Ponting plans to display them in a glass cabinet at home, but has promised that he will drink them with the team.

Funny how things turn out. Australian teams in Ponting's pomp hosted the defeated sides in their dressing rooms, giving them a glimpse of what it was like where the elite lived. Patting them on the back, offering them a consolation beer.

"We spent more time in the South African rooms than we did in our rooms, walked right into one of those drinking games that they play and ended up getting involved in that and sculling four or five beers," Ponting recalls.

"It was a really fun night, it was fun to see what their team means to them – the way they go about things and what their team is compared to ours. It was good to be a part of."

And then it was off to Gilchrist's Perth home where past and present players toasted Ponting's career. There was, according to one player – who said it was the best night of his life – "a lot of love in the room".

Asked to reflect on his career under the "good times" heading, the Tasmanian opts for his debut in 1995. He doesn't need any reminding that umpire Kaiser Hyatt gave him lbw on 96 in a decision that was probably the best argument ever for the DRS.

"Kaiser Hyatt was not so special," he adds flatly.

The umpire was devastated when he saw the replay after play, The Weekend Australian suggests. "I might have been more devastated," Ponting adds. "It clipped me in the box."

Ponting says the team he captained to win the 2006-07 Ashes was another highlight.

"The level of cricket played by our team during that series was as good a cricket as I have been involved with in any team," he said.

And then there was winning the return South African series in Durban in 2009 with almost half the team on their debut tour. "After the game I walked in front of them so I could see the looks on the faces of Hughes, North, McDonald, Siddle, Hilfs. No one thought we could do that."

World Cups were good, he says, but Tests always rate more highly.

And the bad times? It's suggested maybe it is time he said his piece about Harbhajan Singh, Andrew Symonds and the monkey business behind the scenes that made the 2007-08 series so controversial.

"The real story? It's coming, I won't miss too many people with that whole saga, because that was, yeah, I won't miss too many there," he said.

When it is suggested that his anger won't be directed at the BCCI or Indian players, he agrees. Cricket Australia might best brace itself for the Ponting biography due for release next year.

Playing on after stepping down from the captaincy following the 2011 World Cup was an odd decision and the batsman reveals there was some consternation at headquarters about it.

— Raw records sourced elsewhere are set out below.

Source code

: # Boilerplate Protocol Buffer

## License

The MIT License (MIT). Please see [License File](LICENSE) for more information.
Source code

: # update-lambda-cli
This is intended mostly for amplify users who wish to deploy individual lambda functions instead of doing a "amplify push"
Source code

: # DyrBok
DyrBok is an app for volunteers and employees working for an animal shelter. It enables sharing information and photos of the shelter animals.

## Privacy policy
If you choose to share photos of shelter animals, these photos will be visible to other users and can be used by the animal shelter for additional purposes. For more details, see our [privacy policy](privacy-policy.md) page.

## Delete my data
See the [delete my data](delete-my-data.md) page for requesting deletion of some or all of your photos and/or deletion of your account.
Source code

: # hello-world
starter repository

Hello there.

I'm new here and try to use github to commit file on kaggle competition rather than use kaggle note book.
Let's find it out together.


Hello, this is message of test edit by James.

"Cricket Australia was worried about me being in the team with a new captain and I just said to them, 'I am here to make this place a better place, I am not here to get in anyone's way. Michael will captain the side and if he wants advice I will give it, otherwise I will sit in the corner and not say boo'," Ponting said.

"You have to understand that Michael and I know each other really well, we know our strengths and our weaknesses, the things each other can and can't do. Once the captaincy was done, it was about contributing to team."

Times running out, he's between the golf and an appointment with his wife. Then off to play with the Tasmanians and maybe get them to a Shield final when the serious cricket starts again.

By way of a credit roll, here are some things to ponder. No Australian Test player has more runs, centuries or catches, none has played in more winning games or captained more winning games. On the bigger stage only Sachin Tendulkar has more runs and Rahul Dravid more catches. Nobody has captained a side to so many Test victories or won so many trophies.

There was so much one day cricket it is a blur, but remember Australia was undefeated in 34 World Cup matches with Ponting as leader.

Lay the text across a couple of those classic shots. That pull he played in the nets as a teenager that caused Rod Marsh to announce he had found the next Test champion, that drive that directed itself through covers, finding a path between fielders and not stopping until it skipped over that boundary rope …

There's more, but you have to give up sometime and these stories probably need to be told over a nice glass of red. A nice glass of red with an appropriate vintage.